The mainstream medical consensus is that high intakes of dietary cholesterol are the cause of atherosclerosis and that this increases the risk of cardiovascular disease. However, this theory is provably erroneous, as a large body of evidence in the literature shows that dietary cholesterol is not the cause of cardiovascular disease. For example, one study published in the American Journal of Clinical Nutrition in 19891 investigated the absorption, excretion, synthesis and inter-population variation of cholesterol amongst 63 middle aged men. The cholesterol intake of the subjects was assessed using the 7-day food diary method. The main finding of the study was that endogenous synthesis of cholesterol was negatively associated with both fractional and absolute cholesterol absorption rates. This supports other evidence and suggests that cholesterol synthesis is regulated by cholesterol absorption, whereby higher intakes of cholesterol cause a compensatory decrease in the synthesis rates.
That synthesis rates are modulated to reflect the intake of cholesterol has been known for some time. This is the main argument against dietary cholesterol being able to cause cardiovascular disease. Studies using eggs (here) have shown that increases in dietary cholesterol from of egg yolks results in no change to the plasma cholesterol levels because synthesis rates are thought to compensate for the increase in dietary intake. Further, studies that have shown associations between cholesterol or saturated fat intake and plasma levels of cholesterol carrying lipoproteins have generally not been rigorous in controlling for dietary fibre.

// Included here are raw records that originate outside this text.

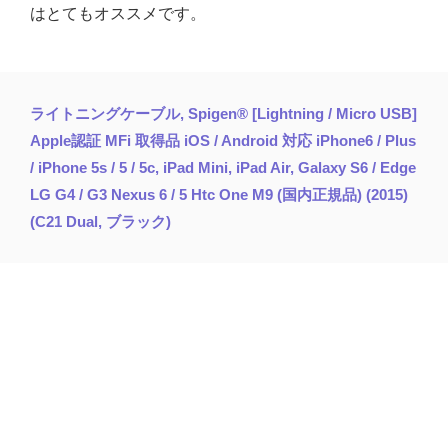
はとてもオススメです。
ライトニングケーブル, Spigen® [Lightning / Micro USB]
Apple認証 MFi 取得品 iOS / Android 対応 iPhone6 / Plus
/ iPhone 5s / 5 / 5c, iPad Mini, iPad Air, Galaxy S6 / Edge
LG G4 / G3 Nexus 6 / 5 Htc One M9 (国内正規品) (2015)
(C21 Dual, ブラック)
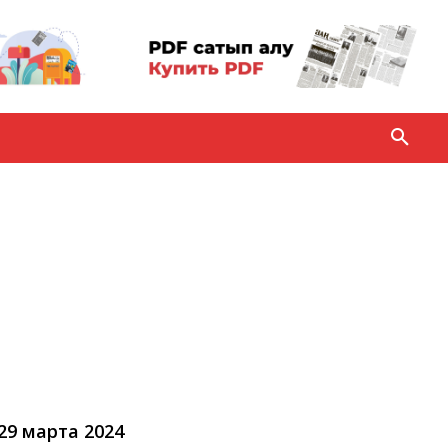
 29 марта 2024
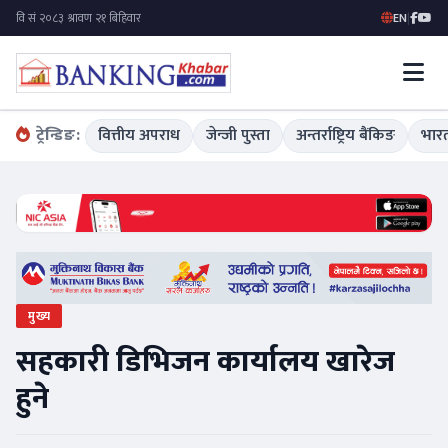
EN
|
ट्रेन्डिङ:
वित्तीय अपराध
जेन्जी पुस्ता
अन्तर्राष्ट्रिय बैंकिङ
भारत
मुख्य
सहकारी डिभिजन कार्यालय खारेज
हुने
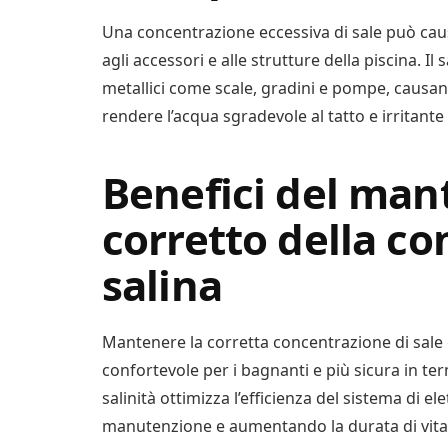
Una concentrazione eccessiva di sale può causa
agli accessori e alle strutture della piscina. 
metallici come scale, gradini e pompe, causa
rendere l’acqua sgradevole al tatto e irritante p
Benefici del ma
corretto della c
salina
Mantenere la corretta concentrazione di sale g
confortevole per i bagnanti e più sicura in term
salinità ottimizza l’efficienza del sistema di ele
manutenzione e aumentando la durata di vita 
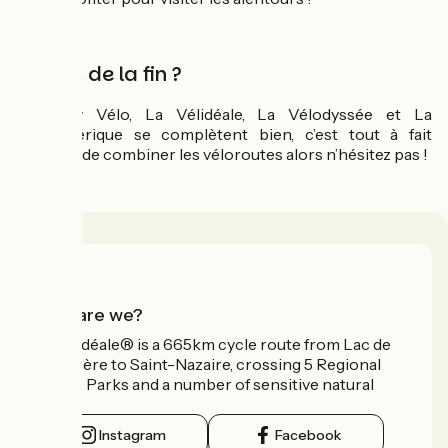
Le mot de la fin ?
La Flow Vélo, La Vélidéale, La Vélodyssée et La
Scandibérique se complètent bien, c’est tout à fait
possible de combiner les véloroutes alors n’hésitez pas !
Who are we?
La Vélidéale® is a 665km cycle route from Lac de
Vassivière to Saint-Nazaire, crossing 5 Regional
Nature Parks and a number of sensitive natural
areas.
Instagram
Facebook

Dietary fibre is a confounding variable because it is known that high intakes of fibre cause a decrease in plasma levels of certain cholesterol carrying lipoproteins. That diets high in saturated fat and cholesterol tend to also be low in fibre causes problems with such studies.
Another problem with studies investigating the effects of dietary cholesterol on plasma cholesterol levels is that inclusion of subjects with metabolic disorders associated with cholesterol metabolism can bias the results. The original Framingham study that reported higher intakes of cholesterol for those with more severe atherosclerosis was criticised because the authors failed to remove those subjects with familial hypercholerolaemia. Inclusion of subjects with metabolic syndrome is also problematic because the disorder is characterised by metabolic abnormalities in lipoprotein metabolism. Studying the effects of cholesterol on subjects with metabolic syndrome is acceptable if the study population is correctly identified as such. Including such subjects in a study of healthy individuals is however misleading. In the above cited study, body mass index was negatively associated with the cholesterol absorption rate. This suggests that obese subjects have upregulated cholesterol synthesis rates, perhaps due to the presence of metabolic syndrome.